Household waste disposal is seen by most Russians as the biggest environmental problem facing the nation. Vladimir Filonov

More than a quarter of Russians consider the ecological situation in the country to be "close to catastrophic" and 59 percent said that there are severe ecological problems, according to a survey that state-run VTsIOM carried out in November.

The majority of respondents said that the country's ecological problems have grown worse over recent years and only 4 percent said that the situation has improved.

Household waste disposal was highlighted as the key ecological problem with more than three-quarters of respondents also saying that it is necessary to eradicate waste dumps and set up a recycling system.

Transport, industrial waste and deforestation were named the next most significant challenges.

The Natural Resources and Environment Ministry plans to approve a bill about household and industrial waste in the first quarter of 2014, Minister Sergei Donskoy said this week.
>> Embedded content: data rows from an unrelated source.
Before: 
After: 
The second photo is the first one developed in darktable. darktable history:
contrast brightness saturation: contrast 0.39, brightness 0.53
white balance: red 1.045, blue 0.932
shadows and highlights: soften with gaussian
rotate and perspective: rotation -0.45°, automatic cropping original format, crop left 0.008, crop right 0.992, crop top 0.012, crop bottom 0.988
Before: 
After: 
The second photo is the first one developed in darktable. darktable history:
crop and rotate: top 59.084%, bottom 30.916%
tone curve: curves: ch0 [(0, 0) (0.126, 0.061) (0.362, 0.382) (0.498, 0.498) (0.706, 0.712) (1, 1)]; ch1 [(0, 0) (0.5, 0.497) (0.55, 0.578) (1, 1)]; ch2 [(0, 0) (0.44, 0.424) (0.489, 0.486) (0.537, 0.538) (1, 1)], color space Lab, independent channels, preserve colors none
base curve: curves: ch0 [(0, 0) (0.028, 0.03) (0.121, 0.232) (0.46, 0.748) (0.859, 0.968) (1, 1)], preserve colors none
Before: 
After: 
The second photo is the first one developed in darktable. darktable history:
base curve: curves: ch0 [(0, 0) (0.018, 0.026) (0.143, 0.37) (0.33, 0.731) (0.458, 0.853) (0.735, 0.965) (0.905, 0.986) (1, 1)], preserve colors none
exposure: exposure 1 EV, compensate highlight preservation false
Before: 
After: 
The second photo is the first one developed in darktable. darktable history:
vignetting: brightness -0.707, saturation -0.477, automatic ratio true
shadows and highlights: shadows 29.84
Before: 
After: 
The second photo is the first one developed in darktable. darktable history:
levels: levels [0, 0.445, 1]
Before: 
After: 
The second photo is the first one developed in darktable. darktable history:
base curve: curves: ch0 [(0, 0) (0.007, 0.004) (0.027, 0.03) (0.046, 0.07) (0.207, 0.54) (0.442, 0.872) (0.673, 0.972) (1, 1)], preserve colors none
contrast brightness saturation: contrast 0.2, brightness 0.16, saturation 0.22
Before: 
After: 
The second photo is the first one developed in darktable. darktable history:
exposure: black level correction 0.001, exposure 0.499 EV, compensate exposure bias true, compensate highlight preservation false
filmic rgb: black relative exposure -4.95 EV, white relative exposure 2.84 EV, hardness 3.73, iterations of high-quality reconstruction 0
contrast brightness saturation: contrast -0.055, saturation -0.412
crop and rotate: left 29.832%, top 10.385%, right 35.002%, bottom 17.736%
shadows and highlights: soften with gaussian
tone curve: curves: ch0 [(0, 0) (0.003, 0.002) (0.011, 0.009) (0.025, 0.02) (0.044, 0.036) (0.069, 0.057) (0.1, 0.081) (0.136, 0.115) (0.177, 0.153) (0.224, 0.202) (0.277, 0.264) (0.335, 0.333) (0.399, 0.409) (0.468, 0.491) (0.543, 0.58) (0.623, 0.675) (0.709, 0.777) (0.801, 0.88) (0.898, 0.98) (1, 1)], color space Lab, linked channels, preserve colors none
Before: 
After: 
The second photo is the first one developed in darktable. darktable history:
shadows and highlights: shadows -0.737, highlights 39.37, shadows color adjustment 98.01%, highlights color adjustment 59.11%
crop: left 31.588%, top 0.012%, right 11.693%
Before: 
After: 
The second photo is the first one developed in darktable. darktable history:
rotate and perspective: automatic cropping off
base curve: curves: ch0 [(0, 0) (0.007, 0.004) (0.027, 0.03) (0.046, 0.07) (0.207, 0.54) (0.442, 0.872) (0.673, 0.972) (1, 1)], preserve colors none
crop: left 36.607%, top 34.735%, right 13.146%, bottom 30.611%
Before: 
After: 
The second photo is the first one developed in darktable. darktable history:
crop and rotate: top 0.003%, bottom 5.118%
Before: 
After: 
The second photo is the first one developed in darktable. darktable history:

The bill is expected to help create a recycling industry and make manufacturers pay recycling fees.

Other measures that the ministry is considering include increasing fines for excessive industrial emissions, introducing tariffs for cars that use low quality fuel and a law requiring factories to use more efficient technologies.

But while the majority of the survey respondents said that the federal government is the most important source for change, 34 percent attributed responsibility for the ecological situation to themselves.

People are ready to take some measures to improve the environment, but mostly those that don't require a lot of effort, such as keeping streets clean, obeying fire regulations in forests and parks and using water efficiently, the survey showed. Fewer people were ready to conserve energy in their homes and an even lower number of respondents were willing to use ecologically friendly transportation or fuel.

Over 90 percent of those taking the survey said they are ready to recycle and 81 percent said that they would hand in plastic bottles if they got a little compensation, though people were less willing to take the extra effort to recycle paper or used batteries. No margin of error was given for the survey.